Ninguém pode pois escrever sem tomar apaixonadamente partido (qualquer que seja o distanciamento aparente de sua mensagem) sobre tudo o que vai bem ou vai mal no mundo; as infelicidades e as felicidades humanas, o que elas despertam em nós, indignações, julgamentos, aceitações, sonhos, desejos, angústias, tudo isso é a matéria única dos signos. (BARTHES, 2007, p. 20)

 

Portanto, ao estudar a relação entre a literatura e a política, estamos perguntando pelo lugar dos estudos em torno do “fluxo subjetivo no qual sujeitos sociais (individuais ou coletivos) produzem narrativas sobre quem eles são como agentes políticos conscientes, isto é, como eles constituem a si mesmos politicamente” (JOHNSON, 2004, p. 94). Ele afirma que a literatura é um lugar no qual alguns esforços nessa direção são feitos. A compreensão do que seja a política assume, assim, maior amplitude, relacionada com os sujeitos e suas identidades, suas representações e os aspectos mais amplos da economia e da sociedade do que apenas as percepções partidárias do termo.

 

Os escritores estariam buscando, por meio dos signos, escrever em relação aos sentimentos, indignações, angústias que estão neles e ao seu redor. Buscam também “produzir alguma coerência e continuidade e, através disso, exercer algum controle sobre os sentimentos, as contradições e os destinos” (JOHNSON, 2004, p. 94).

 

Essa constatação de Johnson nos faz perceber que a Literatura não é uma produção de signos asséptica ou neutra.

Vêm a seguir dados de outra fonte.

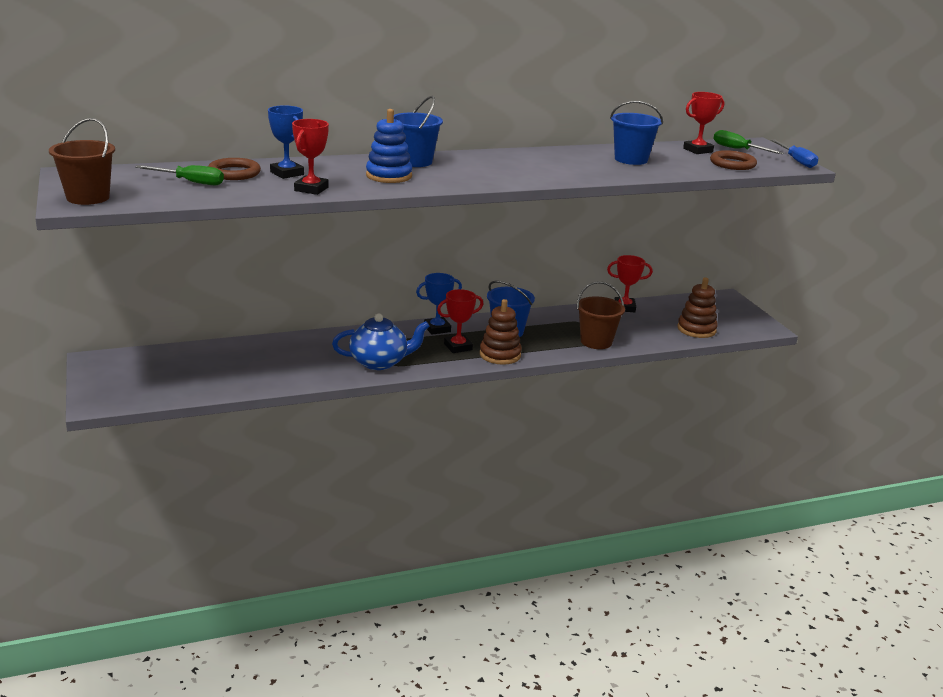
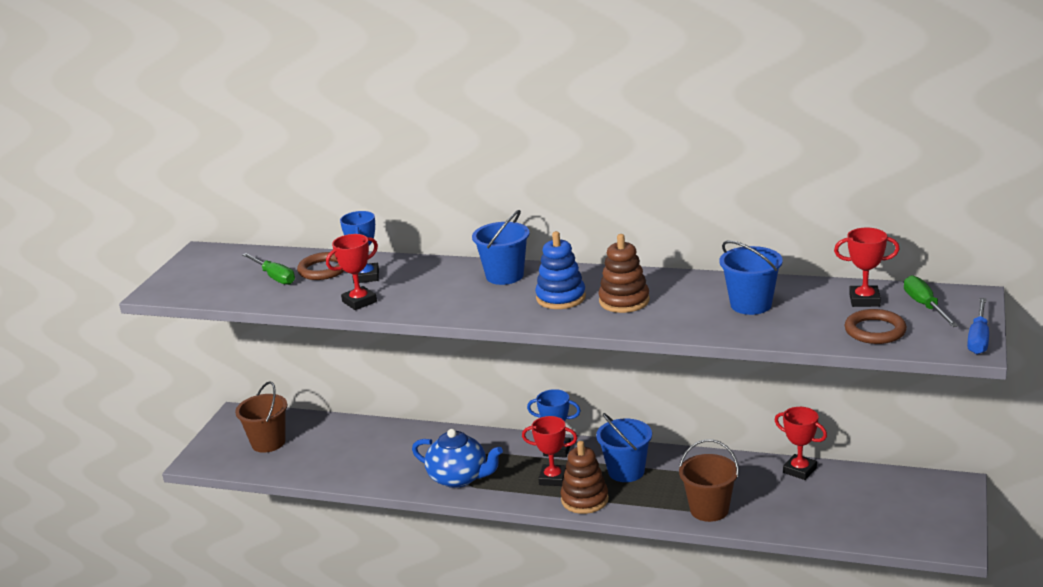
camera: 40 degrees right, 0 degrees up
(88, 197) = (178, 285): brown bucket -> brown bucket (268, 442)
(389, 176) = (452, 293): blue stacking toy -> blue stacking toy (561, 298)
(696, 329) = (855, 523): brown stacking toy -> brown stacking toy (624, 301)

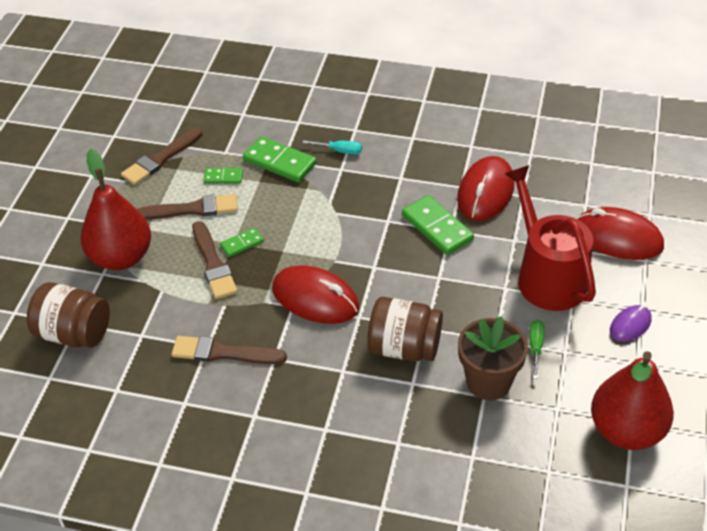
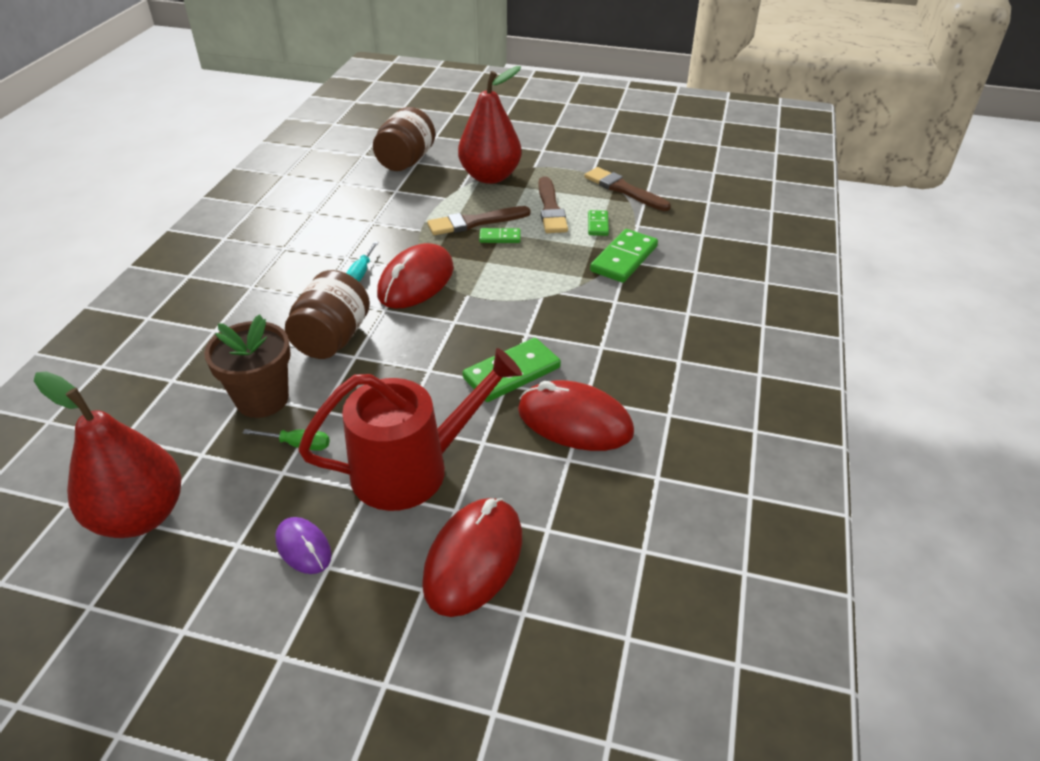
camera: 90 degrees right, 5 degrees down
(223, 353) = (362, 231): brown brush -> none
(242, 244) = (500, 237): green domino -> green domino turned 60 degrees counterclockwise
(339, 151) = (647, 300): turquoise screwdriver -> turquoise screwdriver (361, 272)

Ao contrário, propugna por novas formas de ser, de existir e estar no mundo e, nesse sentido, seu diálogo com a Política enquanto campo de conhecimento e de prática estabelece uma relação cheia de sentidos e novas possibilidades, que a pesquisa acadêmica se propõe, de tempos em tempos, a colocar em relevância, alcançando uma transformadora efervescência de práticas e ideias no seio das culturas.

 

Referências

 

BARTHES, Roland. Crítica e verdade. Tradução Leyla Perrone-Moisés. São Paulo: Perspectiva, 2007.

JOHNSON, Richard. O que é, afinal, estudos culturais? In: SILVA, Tomaz Tadeu da. O que é, afinal, estudos culturais? 3. ed. Belo Horizonte: Autêntica, 2004, p. 7-132.